### Excerpt
----------
1) Price and Attribute Dispersion

In 1988 Haurin suggested a measurement for atypicality of a property relative to its neighborhood peers.[3] The general idea was to list out the frequency of property attributes and to compare a weighted measure of how well a subject property fit into that which is most typical in a neighborhood.  This same idea can be extended in several ways.

One approach is to simply look at the statistical dispersion of all properties within a neighborhood on the basis of physical attributes. In the appendix we provide a set of distributions of common physical attributes for all the houses in the United States.  Naturally, these are not the standard against which any given property should be measured for judging the conformity with a given neighborhood. That requires a relative measurement.
----------
### Raw records
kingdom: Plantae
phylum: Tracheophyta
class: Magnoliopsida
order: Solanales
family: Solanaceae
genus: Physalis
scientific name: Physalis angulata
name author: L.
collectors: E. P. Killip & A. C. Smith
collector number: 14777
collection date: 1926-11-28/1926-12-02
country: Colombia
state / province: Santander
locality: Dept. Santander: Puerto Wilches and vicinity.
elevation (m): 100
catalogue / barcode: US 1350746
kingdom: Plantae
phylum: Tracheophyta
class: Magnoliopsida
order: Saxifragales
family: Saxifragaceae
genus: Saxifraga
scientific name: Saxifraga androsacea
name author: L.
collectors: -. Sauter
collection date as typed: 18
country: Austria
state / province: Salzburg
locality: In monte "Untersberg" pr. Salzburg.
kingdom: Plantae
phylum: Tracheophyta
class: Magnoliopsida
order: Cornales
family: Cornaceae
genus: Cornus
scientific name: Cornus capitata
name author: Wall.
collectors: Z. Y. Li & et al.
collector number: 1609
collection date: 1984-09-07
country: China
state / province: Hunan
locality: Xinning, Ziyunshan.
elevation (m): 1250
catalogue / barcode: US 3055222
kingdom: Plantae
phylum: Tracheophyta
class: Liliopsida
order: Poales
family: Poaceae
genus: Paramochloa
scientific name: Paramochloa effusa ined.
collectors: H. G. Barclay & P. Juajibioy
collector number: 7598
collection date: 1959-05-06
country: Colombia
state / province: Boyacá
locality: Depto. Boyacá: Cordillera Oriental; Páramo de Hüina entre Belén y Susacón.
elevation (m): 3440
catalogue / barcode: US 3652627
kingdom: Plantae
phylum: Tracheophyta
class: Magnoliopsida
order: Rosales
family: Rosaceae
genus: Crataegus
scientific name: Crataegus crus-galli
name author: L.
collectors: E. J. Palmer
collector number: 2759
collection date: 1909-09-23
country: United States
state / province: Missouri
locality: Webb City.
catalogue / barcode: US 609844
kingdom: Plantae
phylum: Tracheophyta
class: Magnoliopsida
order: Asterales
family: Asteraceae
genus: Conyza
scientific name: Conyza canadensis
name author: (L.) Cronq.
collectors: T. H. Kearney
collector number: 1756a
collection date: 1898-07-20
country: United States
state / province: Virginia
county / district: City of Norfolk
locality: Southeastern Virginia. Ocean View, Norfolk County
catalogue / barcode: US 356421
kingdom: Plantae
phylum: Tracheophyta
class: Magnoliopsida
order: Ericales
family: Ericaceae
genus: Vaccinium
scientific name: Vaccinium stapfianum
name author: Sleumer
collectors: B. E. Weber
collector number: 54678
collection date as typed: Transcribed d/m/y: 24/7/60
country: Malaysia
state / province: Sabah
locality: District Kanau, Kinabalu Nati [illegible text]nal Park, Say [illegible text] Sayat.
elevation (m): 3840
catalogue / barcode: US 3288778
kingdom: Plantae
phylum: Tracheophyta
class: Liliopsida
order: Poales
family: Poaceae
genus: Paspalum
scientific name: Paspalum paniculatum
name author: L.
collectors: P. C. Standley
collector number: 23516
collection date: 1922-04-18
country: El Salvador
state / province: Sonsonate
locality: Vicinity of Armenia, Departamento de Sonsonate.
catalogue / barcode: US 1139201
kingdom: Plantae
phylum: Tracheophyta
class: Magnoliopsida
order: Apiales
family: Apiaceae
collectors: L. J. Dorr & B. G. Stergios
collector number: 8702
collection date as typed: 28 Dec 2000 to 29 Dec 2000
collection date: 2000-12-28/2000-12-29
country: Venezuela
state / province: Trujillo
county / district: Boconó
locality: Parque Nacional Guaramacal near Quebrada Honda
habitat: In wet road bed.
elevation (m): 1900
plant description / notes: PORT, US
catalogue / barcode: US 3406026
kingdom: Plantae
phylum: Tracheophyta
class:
----------
### What you need to do
- 1) From the price and attribute dispersion excerpt, return the passage starting with "1) Price and" and going on through "a relative measurement.".
- 2) According to the price and attribute dispersion excerpt, in what year did Haurin suggest a measurement for the atypicality of a property relative to its neighborhood peers?
None of the rows are needed for this work.

### Answer set
- 1)
1) Price and Attribute Dispersion

In 1988 Haurin suggested a measurement for atypicality of a property relative to its neighborhood peers.[3] The general idea was to list out the frequency of property attributes and to compare a weighted measure of how well a subject property fit into that which is most typical in a neighborhood.  This same idea can be extended in several ways.

One approach is to simply look at the statistical dispersion of all properties within a neighborhood on the basis of physical attributes. In the appendix we provide a set of distributions of common physical attributes for all the houses in the United States.  Naturally, these are not the standard against which any given property should be measured for judging the conformity with a given neighborhood. That requires a relative measurement.

- 2) 1988